Let’s mull vegetarianism!


A vegetarian diet and active physical activity could help reduce risk of diabetes in the black population, a new study has suggested.
The study found that following a vegetarian diet and exercising at least three times a week, significantly reduced the risk of diabetes in African Americans, who are twice as likely to be diagnosed with diabetes when compared to non-Hispanic whites.
“These findings are encouraging for preventing type 2 diabetes in the black population, which is more susceptible to the disease than other populations,” said Serena Tonstad, MD, a professor at Loma Linda University and lead author of the research.
In addition to being at a greater risk for developing diabetes, black persons in the U.S. are also more likely to suffer from diabetes-related complications, such as end-stage renal disease and lower-extremity amputations, according to the U.S. Department of Health and Human Services. “A vegetarian diet may be a way to counteract the increased diabetes risk for the black population,” stated Dr. Tonstad
Dr. Tonstad’s research found that, compared to non-vegetarian blacks, vegan blacks had a 70 percent reduced risk of diabetes, and lacto-ovo vegetarian blacks (those who consume dairy, but no meat) had a 53 percent reduced risk of diabetes.

**EXTRACTED INFORMATION:**
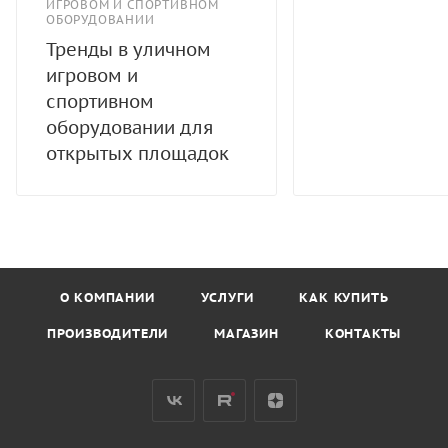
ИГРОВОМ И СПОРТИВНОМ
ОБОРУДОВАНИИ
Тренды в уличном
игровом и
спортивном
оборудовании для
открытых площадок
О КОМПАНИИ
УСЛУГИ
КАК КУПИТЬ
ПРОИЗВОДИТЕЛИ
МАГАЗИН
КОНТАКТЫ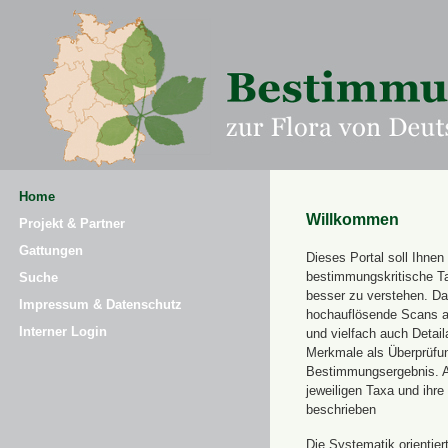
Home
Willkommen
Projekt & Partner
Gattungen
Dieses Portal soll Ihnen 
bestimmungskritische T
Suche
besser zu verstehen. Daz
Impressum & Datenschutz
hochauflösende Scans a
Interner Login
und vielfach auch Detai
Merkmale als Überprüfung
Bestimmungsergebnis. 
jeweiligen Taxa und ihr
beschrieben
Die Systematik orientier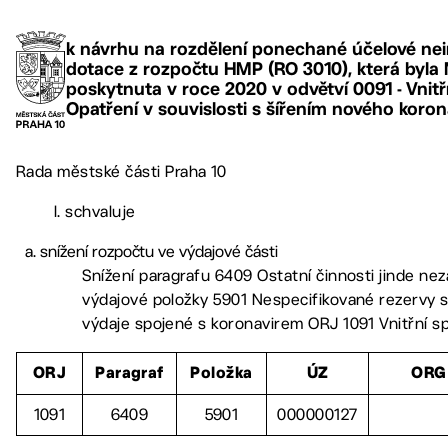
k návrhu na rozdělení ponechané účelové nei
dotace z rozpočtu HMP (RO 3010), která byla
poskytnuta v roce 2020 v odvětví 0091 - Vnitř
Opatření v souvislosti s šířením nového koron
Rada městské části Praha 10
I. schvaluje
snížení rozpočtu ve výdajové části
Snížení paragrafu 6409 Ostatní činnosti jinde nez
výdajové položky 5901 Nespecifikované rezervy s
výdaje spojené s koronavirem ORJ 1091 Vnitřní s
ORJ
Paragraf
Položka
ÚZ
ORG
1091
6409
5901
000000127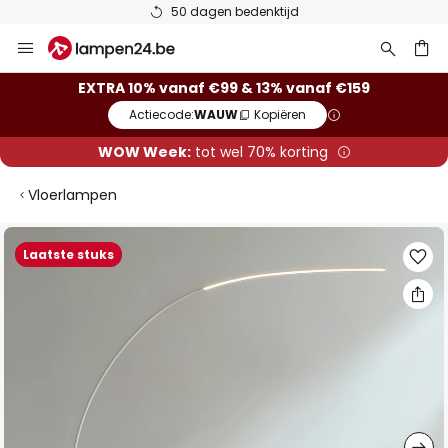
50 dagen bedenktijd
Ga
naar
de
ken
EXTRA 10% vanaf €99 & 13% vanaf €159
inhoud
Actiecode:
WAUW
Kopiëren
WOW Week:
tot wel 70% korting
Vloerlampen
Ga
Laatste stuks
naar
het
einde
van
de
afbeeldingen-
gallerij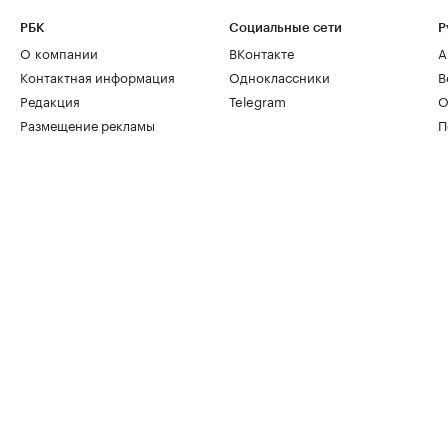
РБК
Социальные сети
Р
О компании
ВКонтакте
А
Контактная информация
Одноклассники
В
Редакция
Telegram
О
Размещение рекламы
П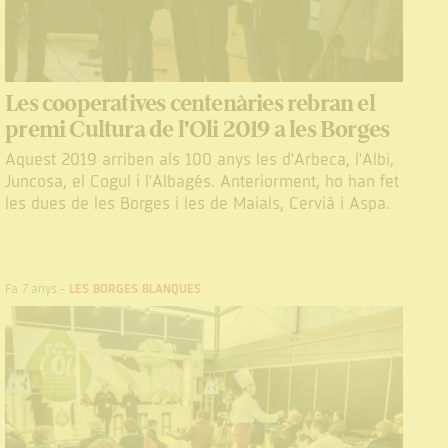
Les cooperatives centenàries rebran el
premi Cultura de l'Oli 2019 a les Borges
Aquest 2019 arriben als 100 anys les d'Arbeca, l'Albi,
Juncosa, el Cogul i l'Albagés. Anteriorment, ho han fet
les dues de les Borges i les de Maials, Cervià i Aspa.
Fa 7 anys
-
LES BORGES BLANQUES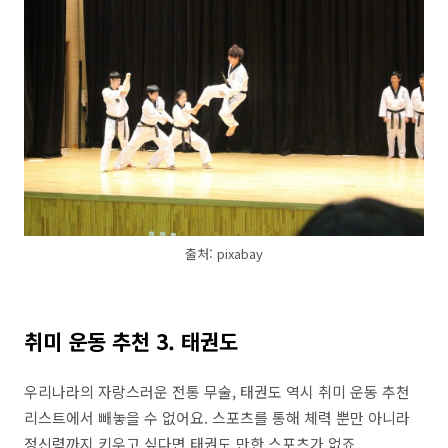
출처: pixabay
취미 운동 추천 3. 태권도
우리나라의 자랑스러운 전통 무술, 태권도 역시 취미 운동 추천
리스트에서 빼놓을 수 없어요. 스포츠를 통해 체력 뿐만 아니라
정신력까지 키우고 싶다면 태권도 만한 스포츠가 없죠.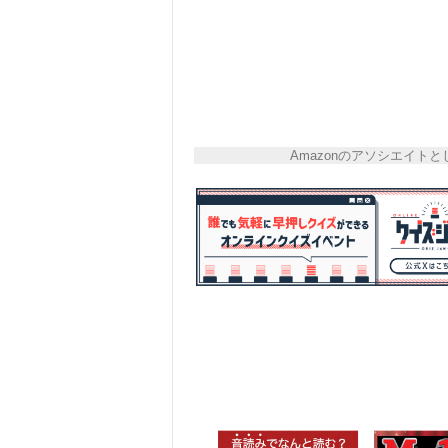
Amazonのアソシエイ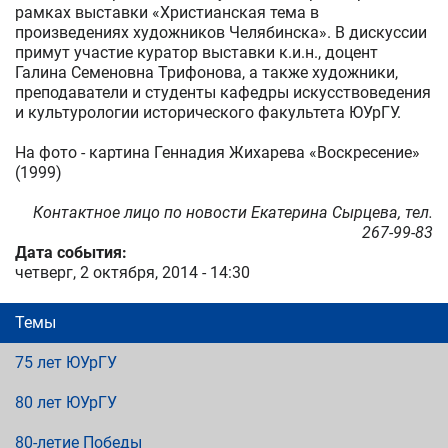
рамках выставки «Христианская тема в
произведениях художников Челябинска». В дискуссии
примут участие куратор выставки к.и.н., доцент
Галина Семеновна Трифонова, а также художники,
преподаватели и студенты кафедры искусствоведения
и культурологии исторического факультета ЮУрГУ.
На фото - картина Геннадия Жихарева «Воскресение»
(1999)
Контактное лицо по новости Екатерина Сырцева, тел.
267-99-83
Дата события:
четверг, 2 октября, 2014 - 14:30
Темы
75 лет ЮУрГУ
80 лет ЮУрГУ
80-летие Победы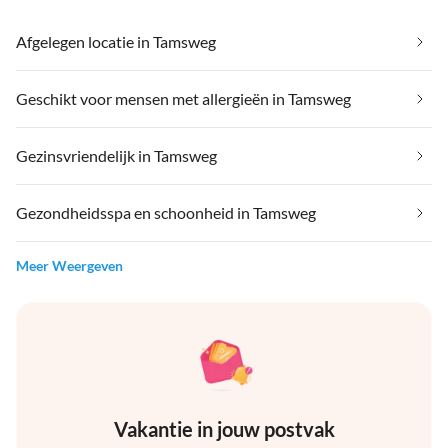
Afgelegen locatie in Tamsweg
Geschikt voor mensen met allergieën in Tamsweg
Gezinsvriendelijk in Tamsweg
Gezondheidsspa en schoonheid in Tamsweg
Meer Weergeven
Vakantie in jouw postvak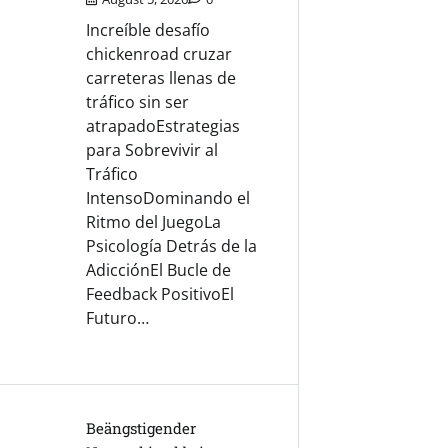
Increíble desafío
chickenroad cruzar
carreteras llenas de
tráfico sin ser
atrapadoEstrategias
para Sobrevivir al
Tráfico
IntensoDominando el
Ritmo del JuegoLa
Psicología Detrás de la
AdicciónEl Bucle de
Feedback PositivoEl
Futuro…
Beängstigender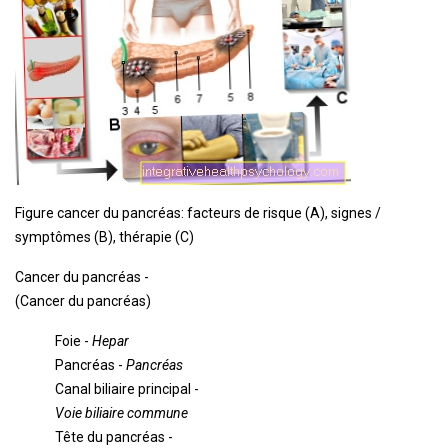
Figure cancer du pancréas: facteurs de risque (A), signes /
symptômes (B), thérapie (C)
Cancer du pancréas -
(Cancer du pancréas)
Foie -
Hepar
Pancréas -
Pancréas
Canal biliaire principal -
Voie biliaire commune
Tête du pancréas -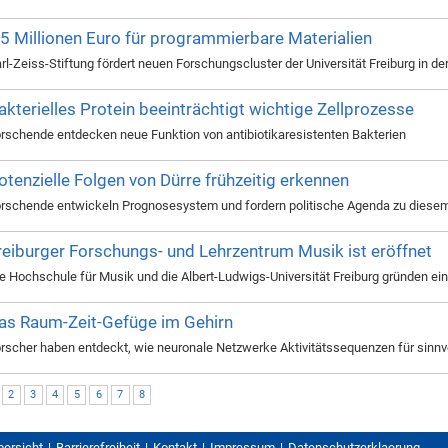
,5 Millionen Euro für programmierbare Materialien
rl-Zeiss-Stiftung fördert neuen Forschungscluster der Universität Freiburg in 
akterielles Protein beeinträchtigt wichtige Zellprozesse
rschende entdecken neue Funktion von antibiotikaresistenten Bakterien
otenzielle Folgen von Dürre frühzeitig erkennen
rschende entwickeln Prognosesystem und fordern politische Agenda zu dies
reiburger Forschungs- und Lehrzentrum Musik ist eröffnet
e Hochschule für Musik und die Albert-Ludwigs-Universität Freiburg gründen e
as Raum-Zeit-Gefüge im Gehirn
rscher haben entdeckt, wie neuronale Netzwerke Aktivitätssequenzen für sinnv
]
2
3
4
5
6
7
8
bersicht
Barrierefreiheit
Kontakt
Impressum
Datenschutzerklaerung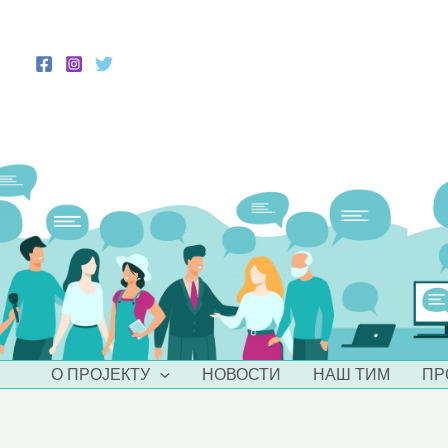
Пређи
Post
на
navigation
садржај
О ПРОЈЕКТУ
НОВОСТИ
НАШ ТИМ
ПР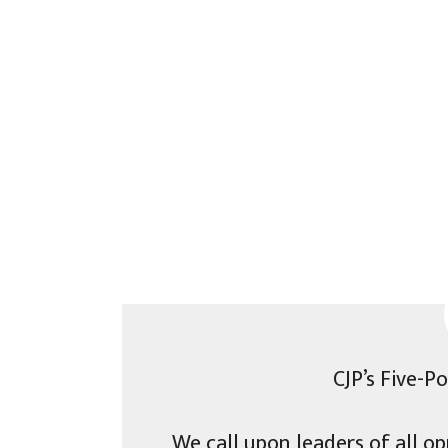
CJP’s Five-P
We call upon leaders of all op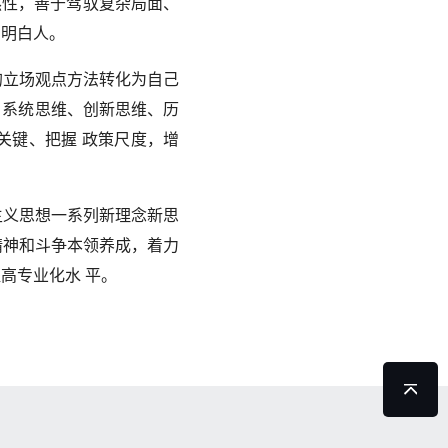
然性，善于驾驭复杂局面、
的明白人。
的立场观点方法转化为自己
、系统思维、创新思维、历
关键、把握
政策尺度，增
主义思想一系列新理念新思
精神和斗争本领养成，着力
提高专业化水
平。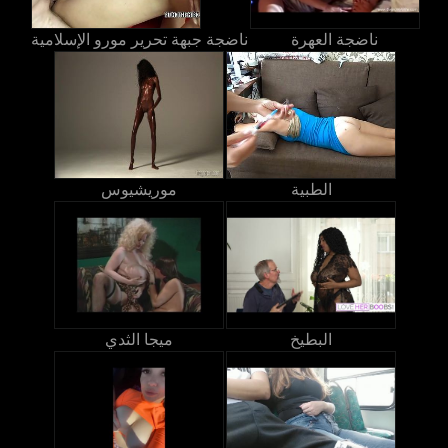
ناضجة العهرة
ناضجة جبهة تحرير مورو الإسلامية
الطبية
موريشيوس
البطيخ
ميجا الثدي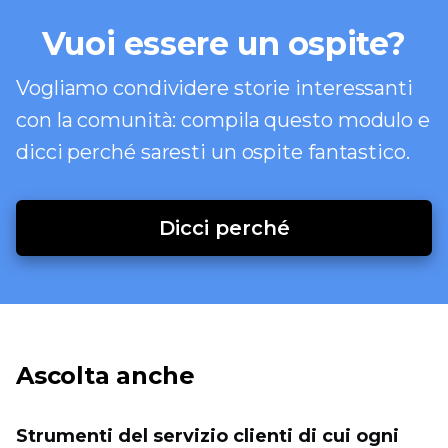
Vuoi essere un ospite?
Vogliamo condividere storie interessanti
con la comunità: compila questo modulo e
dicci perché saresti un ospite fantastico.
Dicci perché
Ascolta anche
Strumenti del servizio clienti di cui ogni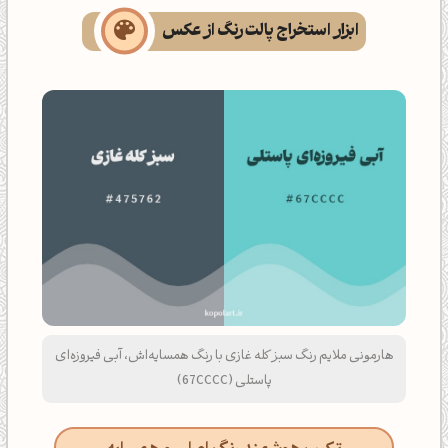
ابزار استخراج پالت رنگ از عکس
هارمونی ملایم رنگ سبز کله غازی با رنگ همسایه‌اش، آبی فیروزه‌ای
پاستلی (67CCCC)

**EXERCISE REQUIREMENTS:**
1 > In the article on vegetarian diets and diabetes, how much lower was the risk of diabetes for vegan black participants than for non-vegetarian black participants?
2 > Write the next few sentences of the article on vegetarian diets and diabetes, picking up after its last sentence.
Nothing in the listing is needed here.

**TASK RESPONSES:**
1 > Their risk of diabetes was 70 percent lower.

2 >
Dr. Tonstad said one explanation was the protection associated with foods typically consumed in higher amounts in a vegetarian diet.
Fruits and vegetables have a high fibre content, which may contribute to a decreased occurrence of type 2 diabetes. In addition, whole grains and legumes (beans) have been shown to improve glycemic control and slow the rate of carbohydrate absorption and the risk of diabetes.
The study also showed that black participants who exercised three or more times a week, compared to once a week or never, had a 35 percent reduced risk of diabetes.
The study has been published in the October issue of Nutrition, Metabolism and Cardiovascular Diseases.